Given records:
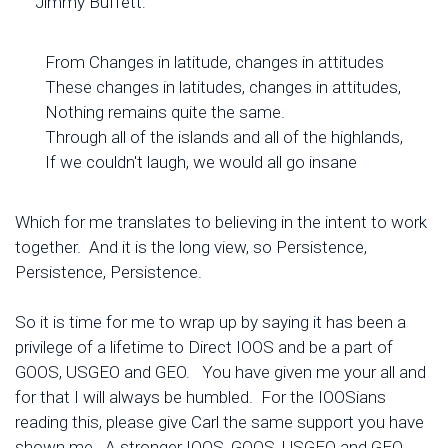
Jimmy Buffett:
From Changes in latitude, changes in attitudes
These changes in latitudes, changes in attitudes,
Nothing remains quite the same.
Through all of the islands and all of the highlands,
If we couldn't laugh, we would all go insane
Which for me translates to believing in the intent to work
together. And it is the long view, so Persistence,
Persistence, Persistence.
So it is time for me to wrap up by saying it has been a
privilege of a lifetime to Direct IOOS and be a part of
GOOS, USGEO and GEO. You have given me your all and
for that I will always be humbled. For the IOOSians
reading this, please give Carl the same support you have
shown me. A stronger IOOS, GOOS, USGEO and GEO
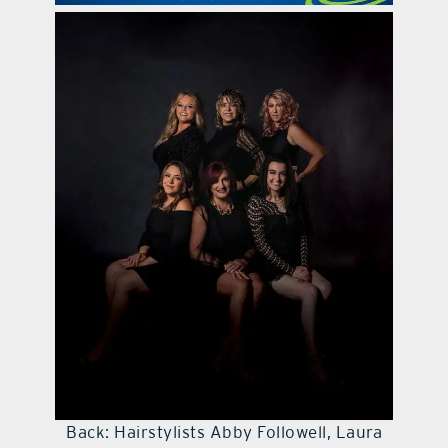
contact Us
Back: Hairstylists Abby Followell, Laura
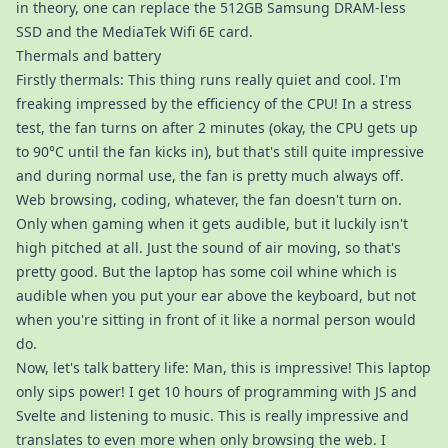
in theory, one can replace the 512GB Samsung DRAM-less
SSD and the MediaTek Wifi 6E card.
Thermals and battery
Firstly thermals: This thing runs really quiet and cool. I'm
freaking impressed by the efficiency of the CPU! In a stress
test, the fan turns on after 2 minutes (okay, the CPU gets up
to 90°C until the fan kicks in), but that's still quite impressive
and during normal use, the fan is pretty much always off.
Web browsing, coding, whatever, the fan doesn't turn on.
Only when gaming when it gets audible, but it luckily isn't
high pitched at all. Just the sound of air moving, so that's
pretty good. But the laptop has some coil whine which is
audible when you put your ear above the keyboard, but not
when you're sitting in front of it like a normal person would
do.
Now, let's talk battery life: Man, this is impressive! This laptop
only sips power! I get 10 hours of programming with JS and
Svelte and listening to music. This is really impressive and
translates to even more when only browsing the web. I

* * *

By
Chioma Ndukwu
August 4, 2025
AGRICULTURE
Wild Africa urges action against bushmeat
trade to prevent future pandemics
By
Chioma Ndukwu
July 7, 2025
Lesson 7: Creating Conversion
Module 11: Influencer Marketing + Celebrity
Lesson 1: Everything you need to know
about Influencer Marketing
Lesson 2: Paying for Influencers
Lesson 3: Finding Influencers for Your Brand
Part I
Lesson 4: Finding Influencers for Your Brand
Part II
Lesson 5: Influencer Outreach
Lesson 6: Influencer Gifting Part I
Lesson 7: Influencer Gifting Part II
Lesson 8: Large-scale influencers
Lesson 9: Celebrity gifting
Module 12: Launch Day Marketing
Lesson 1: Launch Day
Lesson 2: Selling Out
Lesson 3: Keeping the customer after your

What this task involves: Copy out each line from the preceding entries that mentions the word "same".

Reply to the task:
Nothing remains quite the same.
reading this, please give Carl the same support you have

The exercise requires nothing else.